Anyway, it was close to 10pm before we arrived home - under cover of darkness! Still the wife sent me out with a bucket of hot soapy water and a scrubbing brush to clean the moldy mould. Needless to say, a few neighbours noticed this mad guy up to armpits in soapy bubbles scrubbing away in the dark. The secret was out.

Next day a tarpaulin was bought. Over the next few weeks a space was created to start this dinghy moulding operation. To cut a long story short - this involved extending two garden sheds 12 feet(3.5m) away from each other into one long shed. So I now have a shed that is 26 feet (8m) long. That's not for the dinghy mould - that stores all the junk ( quality items) that might come in useful one day! No the dinghy mould now resides in the garage which has never ever been so tidy.

So the enterprise was ready to begin. The first item on the agenda was to get this shell of a dinghy out of the mould. Easier said than done as it turned out. I followed the instructions of the retired boat builder to the letter - but it was stuck firm! I was beginning to think I had bought a lemmon. With the clamps on both sides of the mould tightened up, the shell just would not budge. Then I remembered reading on line about pouring hot water down between the shell and the mould. ( Don't try this at home! - another long story - for later) Nothing appeared to happen. Eventually I heard this creaking and groaning - no not from the wife - from the mould!

Up popped the shell - like 'Raise the Titanic'! Maybe not such a good simile!

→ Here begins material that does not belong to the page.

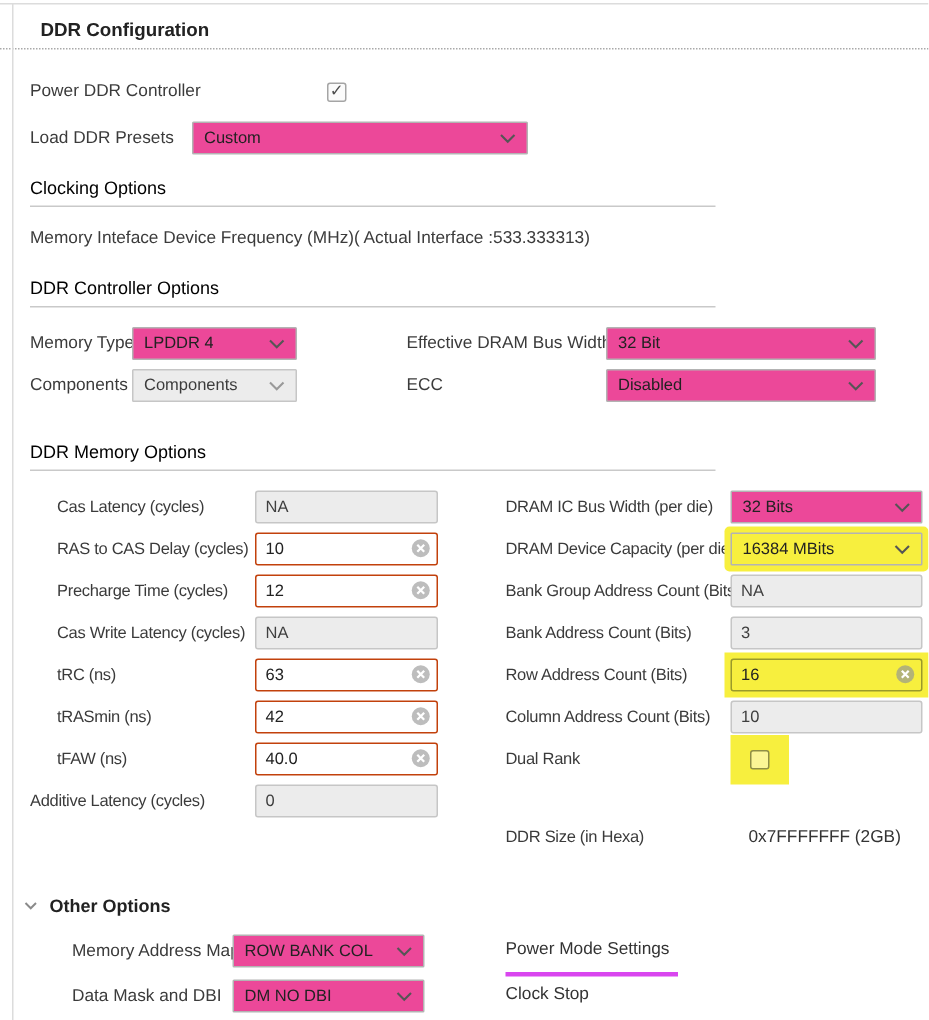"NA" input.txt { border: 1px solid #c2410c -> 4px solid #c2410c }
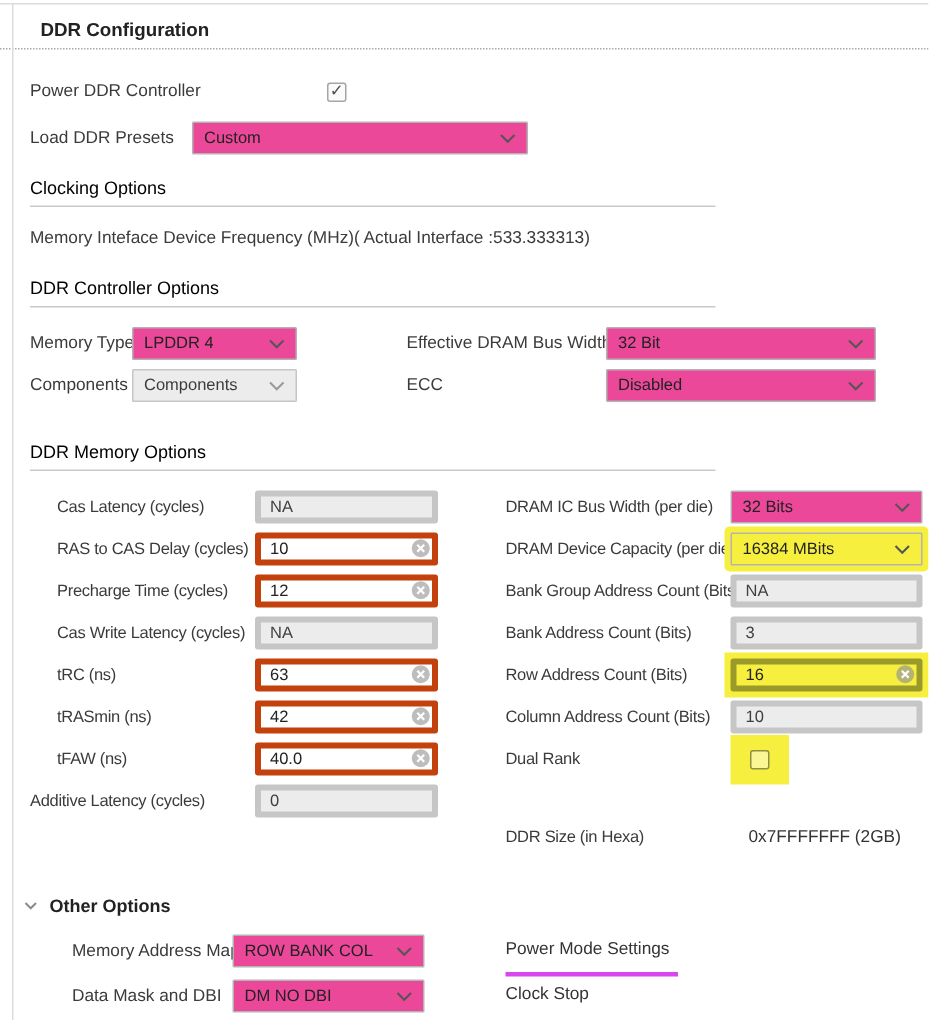"Power Mode Settings" .sub-head.underlined { border-bottom: 3px solid #d946ef -> 1px solid #d946ef; padding-bottom: 9px -> 20px }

It was free. Soon we lifted out the shell and found it perfectly made. I was sorry I doubted the old boat builder's work. So I set about fitting the shell out to become a very sturdy dinghy for rowing or using an outboard motor. A week later and with all the family present we launch the new dinghy at the local slipway. Pictures were taken. Some can be seen here and the website - has one as its header caption. Everything went well and the dinghy proved very stable with either 3 adults or 2 adults and 2 children aboard. Being quite beamy the dinghy can hold a lot of gear as well as people. I was delighted.

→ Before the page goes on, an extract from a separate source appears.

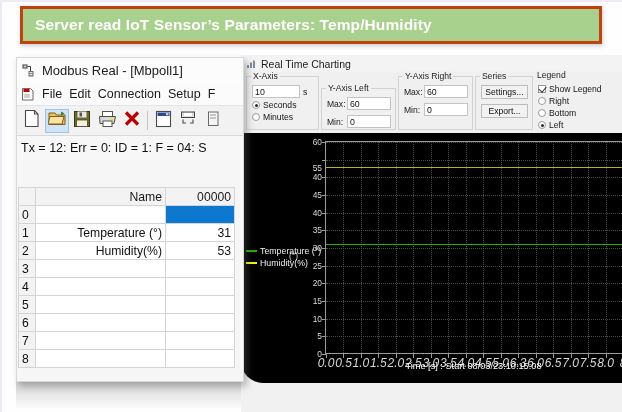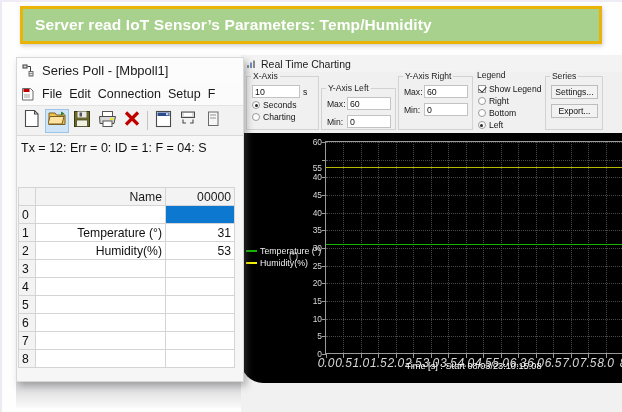"Server read IoT Sensor’s Parameters:" #banner-wrap { background: #eab308 -> #c2410c }
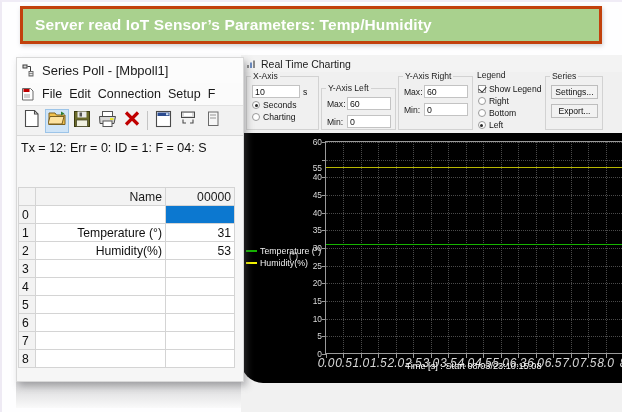"Series Poll - [Mbpoll1]" span { text: Series Poll -> Modbus Real }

However, the purpose of this enterprise was to make and sell dinghies. So dinghy No.1 had to go. There was a boat jumble sale event coming to the area and I thought what a good place to show off the new dinghy and get her sold. Maybe pick up a few orders!

To cut a long story short. The dinghy was not sold. Lots of interest, lots of advice! Local Police showed some interest - not in the dinghy - but the trailer as it had no mudguards covering the wheels. Illegal evidently? Anyway, I think everyone at the boat jumble was looking for bargains and did not come along to fork out £295 for a new dinghy. £295 I hear you say! For a new dinghy? I know I should be selling them for more but I am trying to build up the business and don't want to stuggle to sell them. Similar dinghies on ebay or boatsandoutboards are selling for betweem £380 to £450. So I thought the dinghy would be snapped up!

A few days later a man who had seen the dinghy at the boat jumble 'phoned and spoke to the wife and arranged to view her. He said he just had to pick up a trailer and would be 2-3 hours. The fact he was coming with a trailer and crossing on a ferry ( expensive!) made me think he was coming to buy, not view. Within a few minutes of viewing her he said she was ideal - no not the wife - the dinghy!
£295 in my hands and the first dinghy sold! Relief. By the way I gave him £5 back to go towards the cost of the ferry fare. I know I'll never make a ruthless business man!